Menschen wie NRW-Ministerpräsident Wüst wollen die Geflüchteten am liebsten ja gar nicht im Land haben. Und bei der Bundespolizei in Bayern, gerät man offenbar direkt in Euphorie, wenn man Menschen aus dem Land schicken kann. In einer Pressemitteilung (Öffnet in neuem Fenster) vom Donnerstag, die sogar ein Foto enthält, dass zwei notdürftig verpixelte Männer mit Fahrrädern zeigt, fängt die Polizei zu scherzen an. Auf einer “Fahrradtour” nach Berlin befänden sich die beiden Männer aus Marokko, die man im bayerischen Mittenwald eingefangen hat, heißt es in der Mitteilung. Aber man habe sie nach Österreich “zurückgewiesen”. Mir gefällt der freudige Ton dieser Erfolgsmeldung einfach überhaupt nicht. Zurückweisen, abschieben, einsperren sind doch Dinge die keinem Menschen mit einem Funken Empathie Spaß bereiten.

Zwischen Bergen aus Taschentüchern habe ich den Stream einer Sachverständigenanhörung zur Braunkohle-Leitentscheidung im Landtag verfolgt. Und darüber anschließend einen Text geschrieben. Die charmante Frau kommentierte das mit dem Satz: “Bestimmt wichtig, aber nicht mitreißend. Wie die Rentenformel…” Nun, ja da ist schon was dran. Trotzdem, wenn ihr euch für die Gegend interessiert und wissen möchtet, wie die Leitentscheidung aus Dorf- und Umweltperspektive bewertet wird und wo Verbesserungen gesehen werden, lest das gerne.

Die letzte Leitentscheidung (Öffnet in neuem Fenster)
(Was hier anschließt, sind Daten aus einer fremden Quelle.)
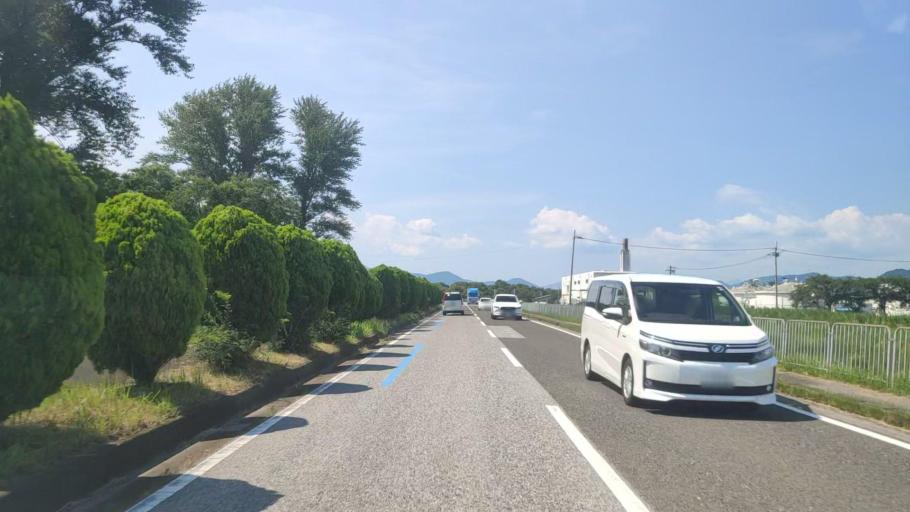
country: JP
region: Shiga Prefecture
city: Nagahama
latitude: 35.4240
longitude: 136.1976
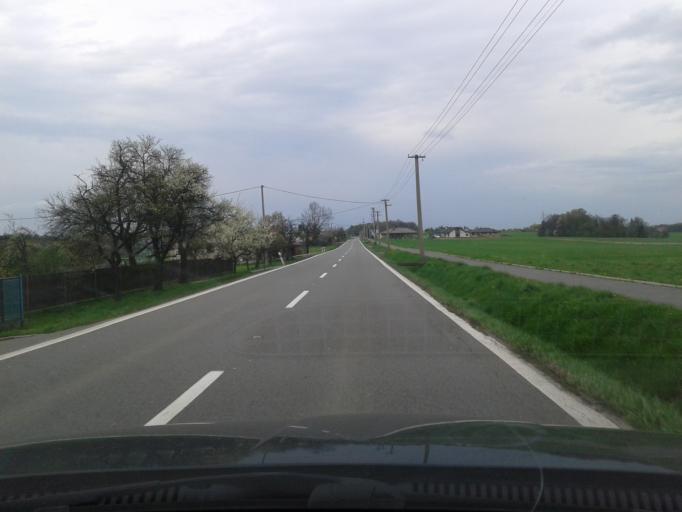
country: CZ
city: Sedliste
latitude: 49.7234
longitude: 18.3678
Zum Abschluss noch ein Fernsehtipp oder auch nicht. Beim ZDF gibt es eine Mini-Serie (4 Folgen): Füxe (Öffnet in neuem Fenster). Es geht um einen jungen Mann aus dem Kosovo, der vorgibt Deutscher zu sein und in eine Studentenverbindung eintritt. Das ganze soll irgendwie ein bisschen politisch und gesellschaftskritisch sein, ist’s aber auch irgendwie nicht. Welche Zielgruppe die Serie ansprechen soll, außer Linken aus Uni-Städten und Burschis, erschließt sich mir auch nicht so ganz. Am Ende wirkte es auf mich ein bisschen, wie kostenlose Beratung für Burschenschaften: Nehmt Ausländer auf, die sind ehrgeizig.

Ich wünsche euch ein schönes Wochenende!